▶ [INFORMATION SHOWN]:

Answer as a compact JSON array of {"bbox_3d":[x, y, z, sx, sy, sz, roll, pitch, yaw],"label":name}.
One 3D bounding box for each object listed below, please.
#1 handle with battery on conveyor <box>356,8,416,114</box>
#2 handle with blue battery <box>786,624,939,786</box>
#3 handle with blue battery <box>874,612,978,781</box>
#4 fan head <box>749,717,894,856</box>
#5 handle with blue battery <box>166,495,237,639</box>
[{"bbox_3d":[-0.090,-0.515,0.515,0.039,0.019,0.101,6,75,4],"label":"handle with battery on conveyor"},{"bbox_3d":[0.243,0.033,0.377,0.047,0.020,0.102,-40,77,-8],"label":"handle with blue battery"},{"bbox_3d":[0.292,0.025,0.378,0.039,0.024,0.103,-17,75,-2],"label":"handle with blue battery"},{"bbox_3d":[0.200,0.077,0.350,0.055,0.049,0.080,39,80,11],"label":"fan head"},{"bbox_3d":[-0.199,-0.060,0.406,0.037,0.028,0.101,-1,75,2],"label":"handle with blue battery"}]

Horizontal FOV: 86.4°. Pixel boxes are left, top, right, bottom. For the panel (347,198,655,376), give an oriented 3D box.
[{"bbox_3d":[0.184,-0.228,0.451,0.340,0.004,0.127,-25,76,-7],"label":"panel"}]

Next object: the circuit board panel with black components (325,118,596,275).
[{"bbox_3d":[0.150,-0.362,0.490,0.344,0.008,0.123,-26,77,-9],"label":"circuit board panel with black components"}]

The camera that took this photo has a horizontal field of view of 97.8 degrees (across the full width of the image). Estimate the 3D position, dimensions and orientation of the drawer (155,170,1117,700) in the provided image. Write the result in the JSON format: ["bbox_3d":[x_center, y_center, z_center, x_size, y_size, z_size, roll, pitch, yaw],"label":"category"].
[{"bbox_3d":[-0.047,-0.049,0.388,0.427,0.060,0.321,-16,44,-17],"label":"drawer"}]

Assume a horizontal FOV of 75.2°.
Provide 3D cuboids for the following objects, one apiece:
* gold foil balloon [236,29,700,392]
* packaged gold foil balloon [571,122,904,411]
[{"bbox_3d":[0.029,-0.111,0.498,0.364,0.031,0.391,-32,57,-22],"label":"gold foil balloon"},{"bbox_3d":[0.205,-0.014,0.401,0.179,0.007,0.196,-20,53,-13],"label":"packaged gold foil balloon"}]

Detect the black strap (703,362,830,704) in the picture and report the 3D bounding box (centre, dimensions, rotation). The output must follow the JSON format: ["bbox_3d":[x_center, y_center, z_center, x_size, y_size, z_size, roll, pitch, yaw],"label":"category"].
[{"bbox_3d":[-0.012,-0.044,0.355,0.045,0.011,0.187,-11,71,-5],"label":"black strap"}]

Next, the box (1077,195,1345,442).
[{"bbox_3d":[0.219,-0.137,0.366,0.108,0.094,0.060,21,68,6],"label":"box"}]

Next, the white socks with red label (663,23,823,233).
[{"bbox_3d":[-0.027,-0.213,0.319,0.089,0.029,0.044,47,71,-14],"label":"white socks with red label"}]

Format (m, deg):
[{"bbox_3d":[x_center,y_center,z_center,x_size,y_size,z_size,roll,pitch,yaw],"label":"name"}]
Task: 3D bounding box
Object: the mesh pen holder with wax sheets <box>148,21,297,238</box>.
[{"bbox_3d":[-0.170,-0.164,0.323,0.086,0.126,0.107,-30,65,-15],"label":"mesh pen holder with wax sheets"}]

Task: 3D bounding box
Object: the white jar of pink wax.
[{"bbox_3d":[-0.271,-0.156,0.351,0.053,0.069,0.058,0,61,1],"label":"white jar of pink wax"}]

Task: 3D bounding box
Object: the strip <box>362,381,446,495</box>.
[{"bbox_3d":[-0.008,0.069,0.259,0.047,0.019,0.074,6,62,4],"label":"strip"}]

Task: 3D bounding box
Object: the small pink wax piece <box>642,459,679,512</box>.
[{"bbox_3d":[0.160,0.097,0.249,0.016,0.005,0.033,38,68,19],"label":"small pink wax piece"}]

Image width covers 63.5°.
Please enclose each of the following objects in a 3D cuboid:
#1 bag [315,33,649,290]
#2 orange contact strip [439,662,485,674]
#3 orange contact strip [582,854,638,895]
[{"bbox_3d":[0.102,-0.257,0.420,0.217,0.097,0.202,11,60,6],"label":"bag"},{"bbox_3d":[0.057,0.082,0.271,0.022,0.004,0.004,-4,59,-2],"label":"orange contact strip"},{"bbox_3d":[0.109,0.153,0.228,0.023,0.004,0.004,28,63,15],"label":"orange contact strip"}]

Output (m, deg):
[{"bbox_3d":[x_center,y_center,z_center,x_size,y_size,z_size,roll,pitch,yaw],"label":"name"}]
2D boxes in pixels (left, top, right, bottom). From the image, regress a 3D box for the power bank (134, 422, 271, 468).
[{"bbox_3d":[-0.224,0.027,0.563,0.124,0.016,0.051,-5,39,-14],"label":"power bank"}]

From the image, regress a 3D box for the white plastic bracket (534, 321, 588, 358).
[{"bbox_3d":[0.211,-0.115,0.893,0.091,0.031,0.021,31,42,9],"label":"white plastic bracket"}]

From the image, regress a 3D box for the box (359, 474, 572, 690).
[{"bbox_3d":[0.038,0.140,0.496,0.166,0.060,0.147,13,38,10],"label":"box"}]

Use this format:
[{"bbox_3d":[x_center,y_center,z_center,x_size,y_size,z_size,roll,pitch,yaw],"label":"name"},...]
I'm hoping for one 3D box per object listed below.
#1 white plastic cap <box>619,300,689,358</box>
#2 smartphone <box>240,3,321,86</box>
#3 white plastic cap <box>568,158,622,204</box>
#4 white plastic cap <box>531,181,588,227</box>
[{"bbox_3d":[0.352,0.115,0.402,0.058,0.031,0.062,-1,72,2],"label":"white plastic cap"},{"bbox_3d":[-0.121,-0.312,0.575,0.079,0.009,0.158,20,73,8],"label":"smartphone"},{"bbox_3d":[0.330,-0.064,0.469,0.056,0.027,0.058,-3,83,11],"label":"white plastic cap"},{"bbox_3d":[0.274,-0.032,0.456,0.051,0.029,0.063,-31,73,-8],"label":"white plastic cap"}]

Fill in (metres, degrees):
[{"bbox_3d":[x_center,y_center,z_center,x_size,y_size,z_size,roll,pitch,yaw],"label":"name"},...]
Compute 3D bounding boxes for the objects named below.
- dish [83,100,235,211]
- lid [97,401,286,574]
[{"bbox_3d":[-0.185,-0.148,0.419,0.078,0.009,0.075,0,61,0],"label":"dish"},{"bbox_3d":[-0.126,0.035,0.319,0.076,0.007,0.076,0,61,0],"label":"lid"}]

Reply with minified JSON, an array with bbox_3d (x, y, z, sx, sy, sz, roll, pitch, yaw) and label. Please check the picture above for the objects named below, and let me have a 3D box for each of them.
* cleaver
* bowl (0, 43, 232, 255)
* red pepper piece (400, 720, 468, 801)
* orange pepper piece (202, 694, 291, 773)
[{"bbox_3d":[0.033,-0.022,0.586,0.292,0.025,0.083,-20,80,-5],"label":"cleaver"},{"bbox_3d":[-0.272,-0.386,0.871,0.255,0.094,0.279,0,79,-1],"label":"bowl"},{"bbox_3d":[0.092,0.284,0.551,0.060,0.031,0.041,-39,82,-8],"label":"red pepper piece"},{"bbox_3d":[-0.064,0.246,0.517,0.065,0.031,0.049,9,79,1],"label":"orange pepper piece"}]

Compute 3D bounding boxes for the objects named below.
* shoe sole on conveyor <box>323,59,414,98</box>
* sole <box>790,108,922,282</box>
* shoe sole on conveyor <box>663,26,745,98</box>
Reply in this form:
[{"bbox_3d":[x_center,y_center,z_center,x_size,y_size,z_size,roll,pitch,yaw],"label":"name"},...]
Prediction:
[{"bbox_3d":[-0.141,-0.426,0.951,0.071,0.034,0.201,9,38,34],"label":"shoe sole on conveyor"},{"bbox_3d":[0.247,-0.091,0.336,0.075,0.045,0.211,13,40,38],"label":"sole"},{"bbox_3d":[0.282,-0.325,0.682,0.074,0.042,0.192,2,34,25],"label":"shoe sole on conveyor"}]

▶ [WHAT YOU HAVE TO DO]: In the entries above, one line contains "One 3D bounding" and another contains "#4 fan head <box>749,717,894,856</box>". Reproduce exactly those two lines and the lines between them, nothing else.

▶ [WRITTEN SOLUTION]:
One 3D bounding box for each object listed below, please.
#1 handle with battery on conveyor <box>356,8,416,114</box>
#2 handle with blue battery <box>786,624,939,786</box>
#3 handle with blue battery <box>874,612,978,781</box>
#4 fan head <box>749,717,894,856</box>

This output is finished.